Orientation of the robot occurs at the beginning of the sequence. After being placed in a random orientation within the start box of the course, the robot must be able to sense its surroundings and align itself to the field. We decided to accomplish this by using distance sensors, which we would place on certain faces of the robot.
Of the two proposed orientation strategies, we settled on the second because it would likely require fewer rotations (and less time) to orient itself. Next, we had to decide whether to use VL53L0X Time of Flight sensors or HC-SR04 ultrasonic sensors to measure the distance from the robot to the walls. The former, which tracks the amount of time for a light signal to travel from the sensor to the wall and back, was more compact, but potentially more expensive if we couldn’t source it for free. The latter, which operates similarly but with an ultrasonic signal, was cheaper and had a wider range, but required more pins on the Arduino. After testing both sensors, we found that the readings from the Time of Flight sensor were more accurate, especially when rotating about corners.
Early testing of the orientation code used two Time of Flight Sensors paired with an ultrasonic until we were able to obtain a third ToF sensor. The sensors were taped onto a foamcore box that approximated the size of the final robot (we named it Frybox). This was an easy way to prototype the subsystem without having to wait for the drivetrain to be built first. Note that when using multiple ToF sensors, an I2C multiplexer, which allows multiple sensors with the same fixed I2C address to be hooked up to one microcontroller, was necessary. We used the TCA9548A. This ended up being quite beneficial for pin conservation because it only required the SCL and SDA Arduino pins.
The code was quite simple. Upon initialization, the robot rotated about itself until the sensor readings fulfilled this condition:
· The front sensor readings were roughly equal
· The side sensor read a small distance
· The front sensors read a large distance
The alignment during this process did not have to be 100% accurate because orientation was followed by backing up into the corner walls of the course to ensure that it was fully aligned for navigation. This allowed us to be generous with the quantitative thresholds, which were widened to account for offsets, noise, slow reading frequency, etc.
Code testing was a frustrating endeavor.

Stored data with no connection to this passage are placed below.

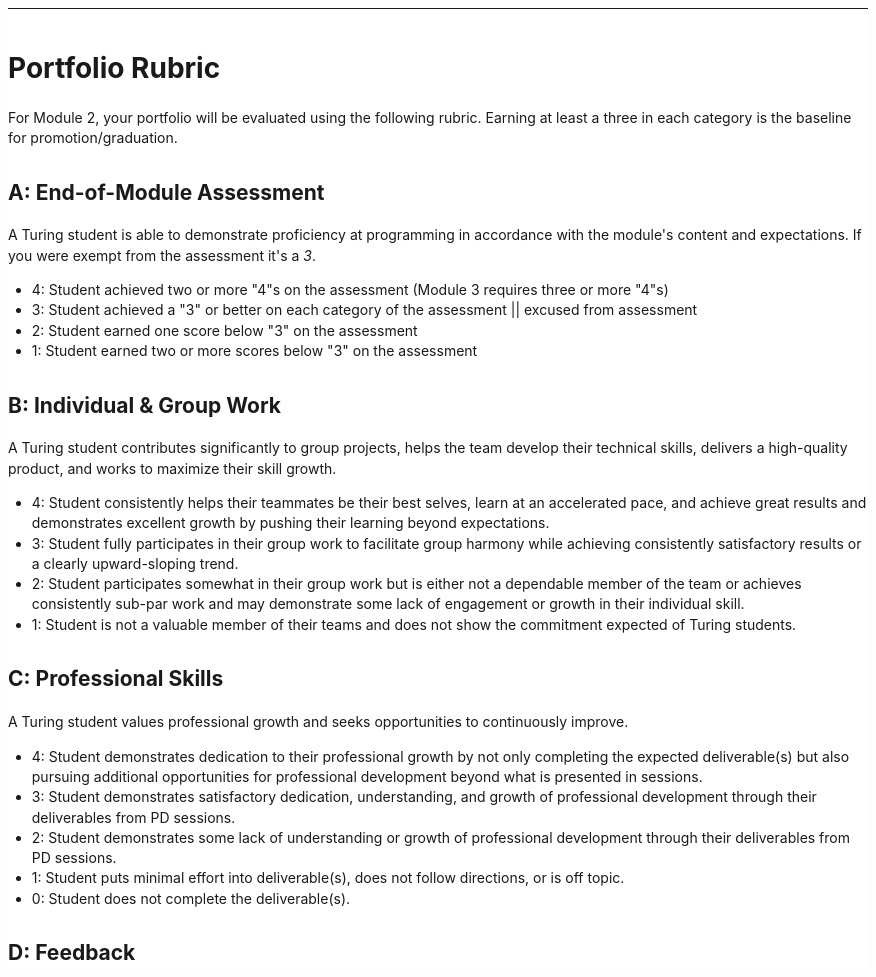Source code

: 

-------------------

# Portfolio Rubric

For Module 2, your portfolio will be evaluated using the following rubric. Earning at least
a three in each category is the baseline for promotion/graduation.

## A: End-of-Module Assessment

A Turing student is able to demonstrate proficiency at programming in accordance
with the module's content and expectations. If you were exempt from the assessment it's a *3*.

* 4: Student achieved two or more "4"s on the assessment (Module 3 requires three or more "4"s)
* 3: Student achieved a "3" or better on each category of the assessment || excused from assessment
* 2: Student earned one score below "3" on the assessment
* 1: Student earned two or more scores below "3" on the assessment

## B: Individual & Group Work

A Turing student contributes significantly to group projects, helps the team
develop their technical skills, delivers a high-quality product, and works to maximize their skill growth.

* 4: Student consistently helps their teammates be their best selves, learn at
an accelerated pace, and achieve great results and demonstrates excellent growth by pushing their learning beyond expectations.
* 3: Student fully participates in their group work to facilitate group harmony
while achieving consistently satisfactory results or a clearly upward-sloping trend.
* 2: Student participates somewhat in their group work but is either not a
dependable member of the team or achieves consistently sub-par work and may demonstrate some lack of engagement or growth in their individual skill.
* 1: Student is not a valuable member of their teams and does not show the commitment expected of Turing students.

## C: Professional Skills

A Turing student values professional growth and seeks opportunities to continuously improve.

* 4: Student demonstrates dedication to their professional growth by not only completing the expected deliverable(s) but also pursuing additional opportunities for professional development beyond what is presented in sessions.
* 3: Student demonstrates satisfactory dedication, understanding, and growth of professional development through their deliverables from PD sessions.
* 2: Student demonstrates some lack of understanding or growth of professional development through their deliverables from PD sessions.
* 1: Student puts minimal effort into deliverable(s), does not follow directions, or is off topic.
* 0: Student does not complete the deliverable(s).

## D: Feedback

I was often unable to initialize the sensors and the reading printouts were unreliable. After much hair-pulling, I asked Jingyi to upload the code from her computer and…it worked perfectly. Sometimes the problem is your computer.
One of the biggest hurdles to overcome with the orientation code was memory. After connecting three ToF sensors to the Arduino, the code used 59% of program storage space and global variables used 104% of dynamic memory. We discovered that the Adafruit ToF library we were using was unnecessarily massive. To fix this, we switched to the more space-efficient VL53L0X_mod library.
Lastly, we needed to figure out how to mount the sensors onto the sides of the robot.
The 3D printed mounts were designed in two parts so that the sensor could snap in and out without needing to tighten and loosen screws. We had to create two different sized enclosures because our third sensor was smaller than the others. The mounts required a couple rounds of iteration, but we were eventually able to achieve a perfectly snug fit! The final mounts were printed, assembled, and attached to the bottom of the top plate on the robot.